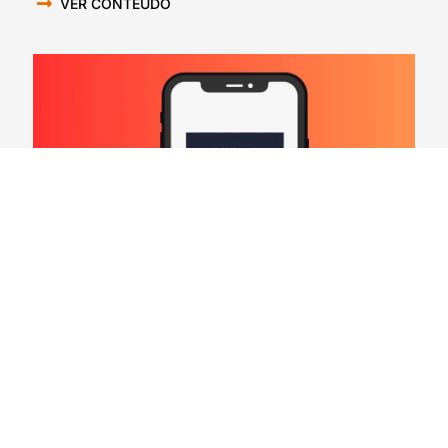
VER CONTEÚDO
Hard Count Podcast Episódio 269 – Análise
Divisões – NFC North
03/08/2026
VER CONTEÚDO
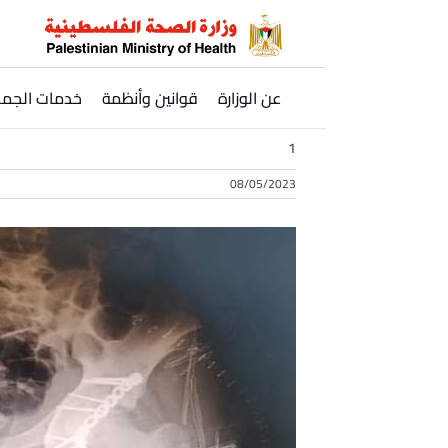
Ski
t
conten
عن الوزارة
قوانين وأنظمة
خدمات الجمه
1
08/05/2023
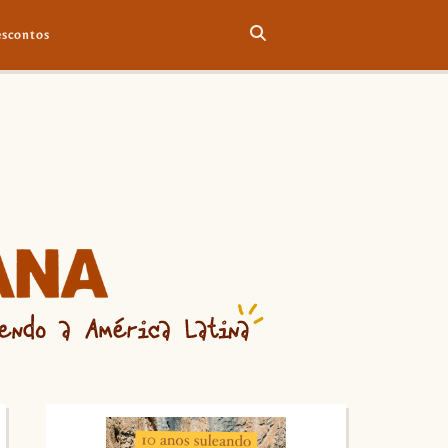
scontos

### EXERCISE
All of the entries above need to be repeated exactly, minus the pictures.

### TASK RESULT
VER CONTEÚDO
Hard Count Podcast Episódio 269 – Análise
Divisões – NFC North
03/08/2026
VER CONTEÚDO
Ski
t
conten
عن الوزارة
قوانين وأنظمة
خدمات الجمه
1
08/05/2023
scontos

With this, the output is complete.